--- Transcribed page contents ---
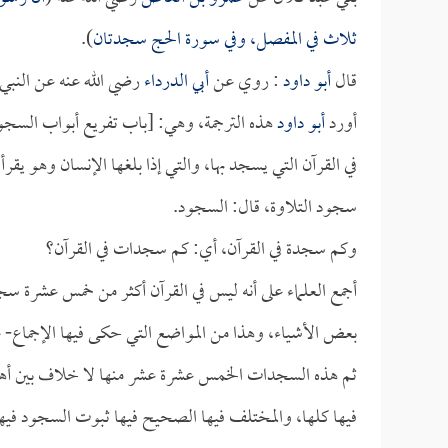
ثلاث في المفصل، وفي سورة الحج سجدتان
).
قال
أبو داود
: روي عن
أبي الدرداء
رضي الله عنه عن النبي 
أورد
أبو داود
هذه الترجمة، وهي: [باب تفريع أبواب السج
في القرآن التي يسجد بها، والتي إذا بلغها الإنسان وهو يق
سجود التلاوة، قال: السجود.
وكم سجدة في القرآن، أي: كم سجدات في القرآن؟
أجمع العلماء على أنه ليس في القرآن أكثر من خمس عشرة س
بعض الأشياء، وهذا من المواضع التي حكى فيها الإجماع- 
ثم هذه السجدات الخمس عشرة عشر منها لا خلاف بين أه
فيها كلها، والمختلف فيها الصحيح فيها ثبوت السجود فيها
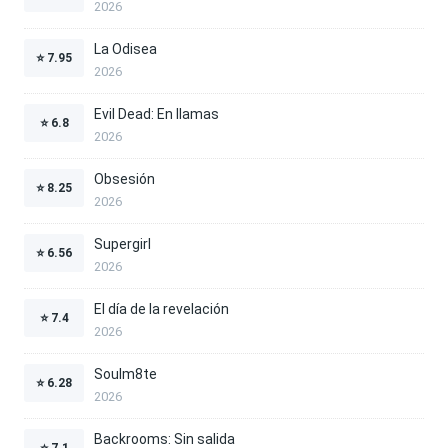
2026
La Odisea
⭐
7.95
2026
Evil Dead: En llamas
⭐
6.8
2026
Obsesión
⭐
8.25
2026
Supergirl
⭐
6.56
2026
El día de la revelación
⭐
7.4
2026
Soulm8te
⭐
6.28
2026
Backrooms: Sin salida
⭐
7.1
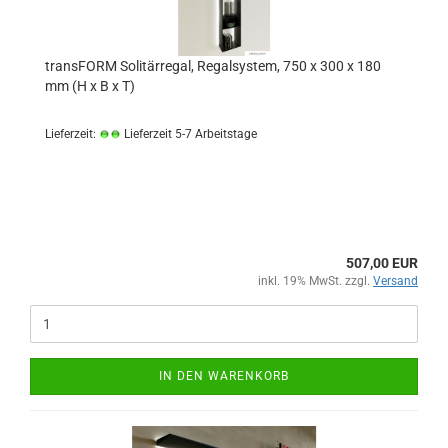
transFORM Solitärregal, Regalsystem, 750 x 300 x 180
mm (H x B x T)
Lieferzeit:
Lieferzeit 5-7 Arbeitstage
507,00 EUR
inkl. 19% MwSt. zzgl.
Versand
IN DEN WARENKORB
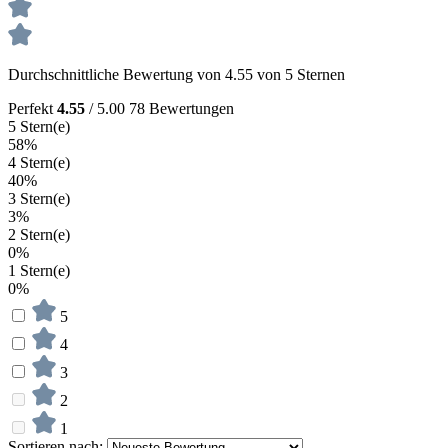
Durchschnittliche Bewertung von 4.55 von 5 Sternen
Perfekt
4.55
/ 5.00
78 Bewertungen
5 Stern(e)
58%
4 Stern(e)
40%
3 Stern(e)
3%
2 Stern(e)
0%
1 Stern(e)
0%
5
4
3
2
1
Sortieren nach:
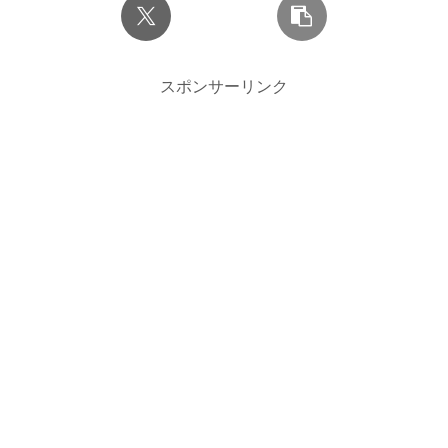
スポンサーリンク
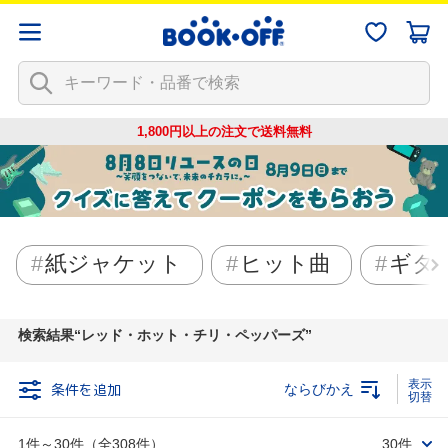
1,800円以上の注文で
送料無料
紙ジャケット
ヒット曲
ギタ
検索結果
レッド・ホット・チリ・ペッパーズ
条件を追加
ならびかえ
1件～30件（全308件）
30件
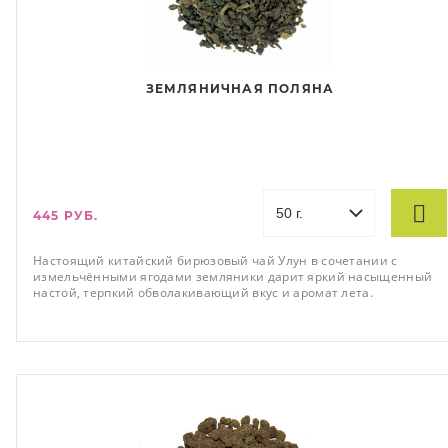
ЗЕМЛЯНИЧНАЯ ПОЛЯНА
445 РУБ.
Настоящий китайский бирюзовый чай Улун в сочетании с
измельчёнными ягодами земляники дарит яркий насыщенный
настой, терпкий обволакивающий вкус и аромат лета.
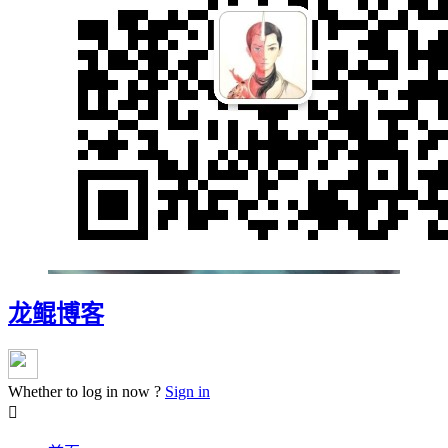
龙鲲博客
Whether to log in now ?
Sign in

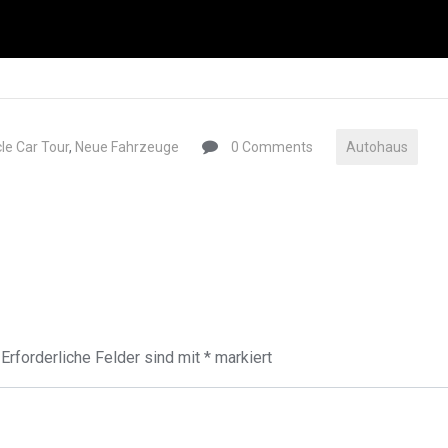
le Car Tour
,
Neue Fahrzeuge
0 Comments
Autohaus
Erforderliche Felder sind mit
*
markiert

--- Exercise ---
Stop after the line containing "Настоящий китайский бирюзовый": copy the records exactly from the first line up to there, leaving pictures out.

--- Answer section ---
ثلاث في المفصل، وفي سورة الحج سجدتان
).
قال
أبو داود
: روي عن
أبي الدرداء
رضي الله عنه عن النبي 
أورد
أبو داود
هذه الترجمة، وهي: [باب تفريع أبواب السج
في القرآن التي يسجد بها، والتي إذا بلغها الإنسان وهو يق
سجود التلاوة، قال: السجود.
وكم سجدة في القرآن، أي: كم سجدات في القرآن؟
أجمع العلماء على أنه ليس في القرآن أكثر من خمس عشرة س
بعض الأشياء، وهذا من المواضع التي حكى فيها الإجماع- 
ثم هذه السجدات الخمس عشرة عشر منها لا خلاف بين أه
فيها كلها، والمختلف فيها الصحيح فيها ثبوت السجود فيها
2026
La Odisea
⭐
7.95
2026
Evil Dead: En llamas
⭐
6.8
2026
Obsesión
⭐
8.25
2026
Supergirl
⭐
6.56
2026
El día de la revelación
⭐
7.4
2026
Soulm8te
⭐
6.28
2026
Backrooms: Sin salida
⭐
7.1
transFORM Solitärregal, Regalsystem, 750 x 300 x 180
mm (H x B x T)
Lieferzeit:
Lieferzeit 5-7 Arbeitstage
507,00 EUR
inkl. 19% MwSt. zzgl.
Versand
IN DEN WARENKORB
Durchschnittliche Bewertung von 4.55 von 5 Sternen
Perfekt
4.55
/ 5.00
78 Bewertungen
5 Stern(e)
58%
4 Stern(e)
40%
3 Stern(e)
3%
2 Stern(e)
0%
1 Stern(e)
0%
5
4
3
2
1
Sortieren nach:
スポンサーリンク
1,800円以上の注文で
送料無料
紙ジャケット
ヒット曲
ギタ
検索結果
レッド・ホット・チリ・ペッパーズ
条件を追加
ならびかえ
1件～30件（全308件）
30件
ЗЕМЛЯНИЧНАЯ ПОЛЯНА
445 РУБ.
Настоящий китайский бирюзовый чай Улун в сочетании с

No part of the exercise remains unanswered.